WHAT IS REQUIRED
Copy every entry exactly as given, minus the images.
+++ EXERCISE MATERIALS +++
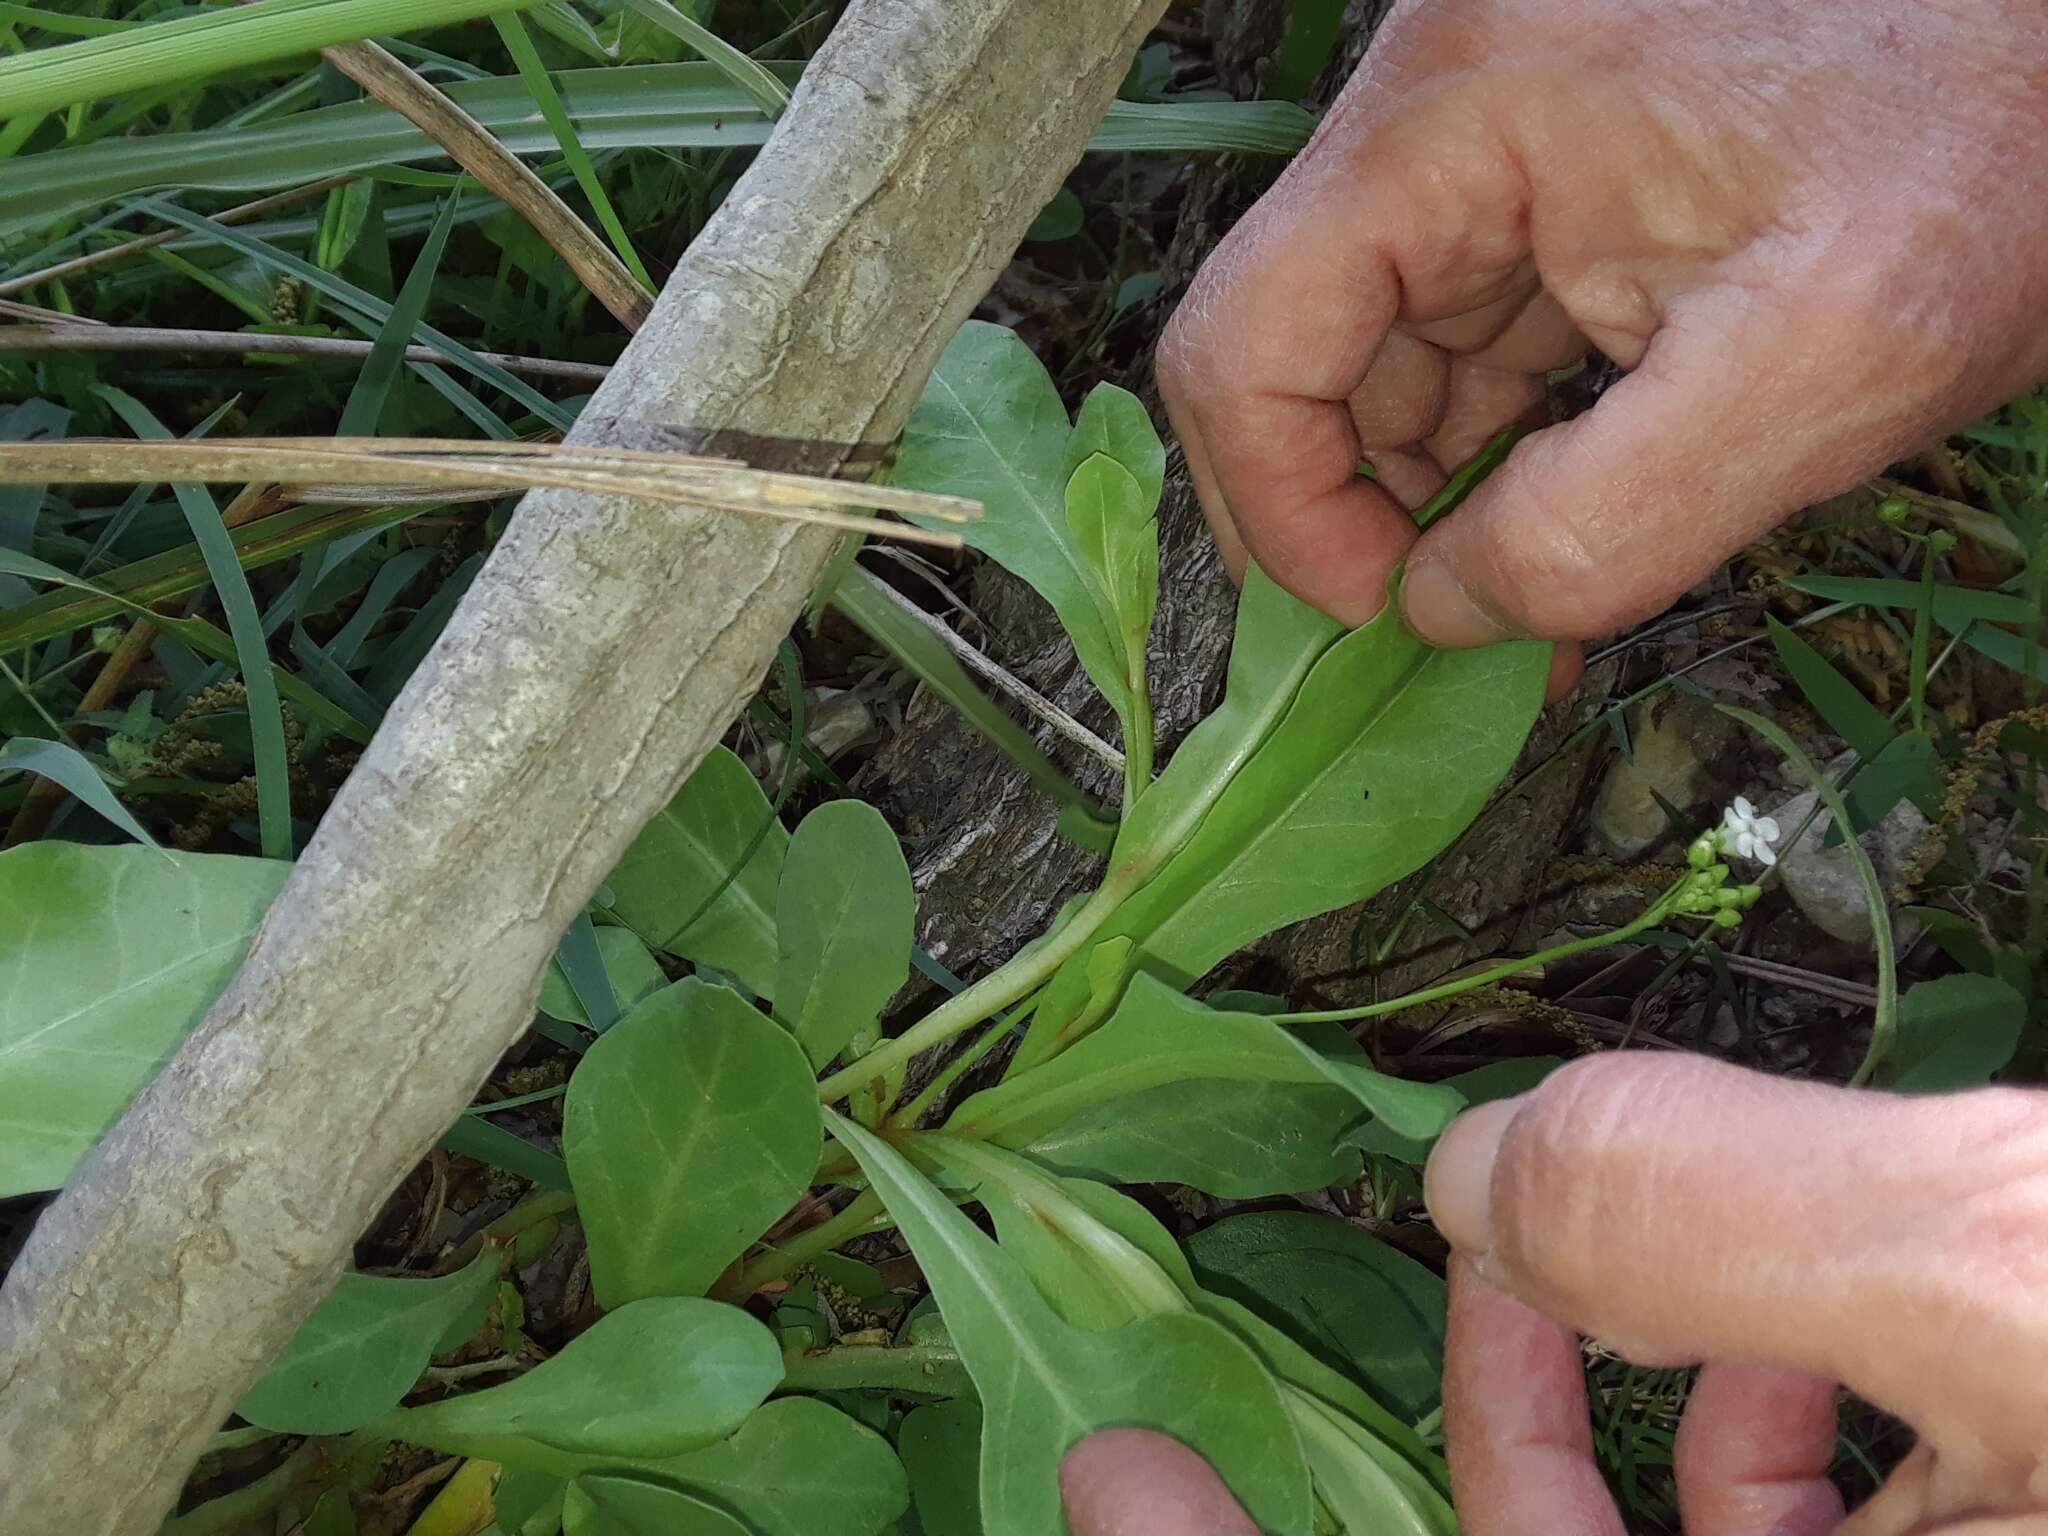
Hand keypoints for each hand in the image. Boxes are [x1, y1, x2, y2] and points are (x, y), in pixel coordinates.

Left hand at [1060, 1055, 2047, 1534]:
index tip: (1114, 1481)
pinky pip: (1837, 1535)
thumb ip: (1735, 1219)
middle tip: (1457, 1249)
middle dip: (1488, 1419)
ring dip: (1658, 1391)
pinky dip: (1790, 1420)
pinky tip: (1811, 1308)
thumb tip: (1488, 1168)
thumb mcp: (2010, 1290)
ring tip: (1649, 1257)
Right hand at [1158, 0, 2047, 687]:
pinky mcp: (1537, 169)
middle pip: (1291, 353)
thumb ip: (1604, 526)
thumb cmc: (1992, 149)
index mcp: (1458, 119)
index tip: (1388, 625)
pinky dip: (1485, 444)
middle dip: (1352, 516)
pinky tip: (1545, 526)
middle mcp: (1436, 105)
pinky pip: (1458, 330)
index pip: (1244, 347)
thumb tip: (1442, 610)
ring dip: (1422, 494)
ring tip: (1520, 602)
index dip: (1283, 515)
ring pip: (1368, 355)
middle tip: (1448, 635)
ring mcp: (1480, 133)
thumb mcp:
+++
RESULT FOR THIS TASK
Hand keypoints for each hand in the image. Boxes are [x1, y1, x2, y2] and points are (x, y), in pixel coordinates.

Left hand at [1060, 1055, 2047, 1534]:
index tip: (1114, 1481)
pinky pip: (1837, 1535)
thumb ip: (1735, 1219)
middle tip: (1457, 1249)
middle dip: (1488, 1419)
ring dip: (1658, 1391)
pinky dip: (1790, 1420)
pinky tip: (1811, 1308)
thumb tip: (1488, 1168)
thumb mcp: (2010, 1290)
ring tip: (1649, 1257)
Right hand at [1158, 0, 2047, 687]:
pinky mcp: (1537, 169)
middle pip: (1291, 353)
thumb ip: (1604, 526)
thumb cmc: (1992, 149)
index mcp: (1458, 119)
index tip: (1388, 625)
pinky dip: (1485, 444)
middle dip: (1352, 516)
pinky tip: (1545, 526)
middle mcp: (1436, 105)
pinky pip: (1458, 330)
index pip: (1244, 347)
thumb tip: (1442, 610)
ring dip: (1422, 494)
ring tip: (1520, 602)
index dip: (1283, 515)
ring pip: (1368, 355)
middle tip: (1448, 635)
ring mcp: (1480, 133)
thumb mcp:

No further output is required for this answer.